Records for the exercise

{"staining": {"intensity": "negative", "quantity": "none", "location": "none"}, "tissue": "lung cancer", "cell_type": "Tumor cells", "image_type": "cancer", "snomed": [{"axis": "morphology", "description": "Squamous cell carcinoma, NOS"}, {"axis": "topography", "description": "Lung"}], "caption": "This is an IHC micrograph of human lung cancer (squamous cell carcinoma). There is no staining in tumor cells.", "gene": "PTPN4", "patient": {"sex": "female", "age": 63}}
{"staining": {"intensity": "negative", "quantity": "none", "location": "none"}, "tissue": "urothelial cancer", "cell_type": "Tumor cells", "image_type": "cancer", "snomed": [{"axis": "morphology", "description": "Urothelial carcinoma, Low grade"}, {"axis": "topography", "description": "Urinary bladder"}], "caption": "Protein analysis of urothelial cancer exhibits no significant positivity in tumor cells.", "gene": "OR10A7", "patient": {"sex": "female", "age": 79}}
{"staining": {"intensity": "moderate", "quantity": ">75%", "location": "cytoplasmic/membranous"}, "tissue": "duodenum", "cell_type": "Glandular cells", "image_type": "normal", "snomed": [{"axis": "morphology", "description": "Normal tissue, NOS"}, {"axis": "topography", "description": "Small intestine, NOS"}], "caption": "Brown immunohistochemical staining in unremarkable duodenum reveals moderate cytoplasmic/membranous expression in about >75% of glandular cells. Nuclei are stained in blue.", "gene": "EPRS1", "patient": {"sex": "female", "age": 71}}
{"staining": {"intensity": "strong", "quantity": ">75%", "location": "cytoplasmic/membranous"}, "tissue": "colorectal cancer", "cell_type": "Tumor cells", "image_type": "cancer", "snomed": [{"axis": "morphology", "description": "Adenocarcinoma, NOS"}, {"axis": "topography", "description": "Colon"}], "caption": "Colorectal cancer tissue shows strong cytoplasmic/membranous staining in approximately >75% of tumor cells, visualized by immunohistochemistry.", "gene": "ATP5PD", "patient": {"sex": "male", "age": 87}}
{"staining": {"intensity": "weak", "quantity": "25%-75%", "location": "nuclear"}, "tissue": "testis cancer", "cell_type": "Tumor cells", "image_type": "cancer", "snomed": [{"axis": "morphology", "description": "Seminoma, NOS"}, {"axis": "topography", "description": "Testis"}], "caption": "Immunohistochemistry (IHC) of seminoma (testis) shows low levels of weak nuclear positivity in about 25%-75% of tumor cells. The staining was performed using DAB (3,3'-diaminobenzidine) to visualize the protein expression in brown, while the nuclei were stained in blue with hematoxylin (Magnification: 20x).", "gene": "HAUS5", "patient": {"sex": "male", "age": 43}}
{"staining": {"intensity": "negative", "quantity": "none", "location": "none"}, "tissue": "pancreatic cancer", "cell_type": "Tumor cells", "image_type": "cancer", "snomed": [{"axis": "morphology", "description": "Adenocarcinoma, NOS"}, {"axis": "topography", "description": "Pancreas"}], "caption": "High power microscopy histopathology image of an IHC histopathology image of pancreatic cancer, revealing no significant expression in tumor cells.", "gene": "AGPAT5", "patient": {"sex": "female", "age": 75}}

Task to carry out
Search the entries for the word "significant". Copy every line where it occurs.

Your response
{"staining": {"intensity": "negative", "quantity": "none", "location": "none"}, "tissue": "urothelial cancer", "cell_type": "Tumor cells", "image_type": "cancer", "snomed": [{"axis": "morphology", "description": "Urothelial carcinoma, Low grade"}, {"axis": "topography", "description": "Urinary bladder"}], "caption": "Protein analysis of urothelial cancer exhibits no significant positivity in tumor cells.", "gene": "OR10A7", "patient": {"sex": "female", "age": 79}}
{"staining": {"intensity": "negative", "quantity": "none", "location": "none"}, "tissue": "pancreatic cancer", "cell_type": "Tumor cells", "image_type": "cancer", "snomed": [{"axis": "morphology", "description": "Adenocarcinoma, NOS"}, {"axis": "topography", "description": "Pancreas"}], "caption": "High power microscopy histopathology image of an IHC histopathology image of pancreatic cancer, revealing no significant expression in tumor cells.", "gene": "AGPAT5", "patient": {"sex": "female", "age": 75}}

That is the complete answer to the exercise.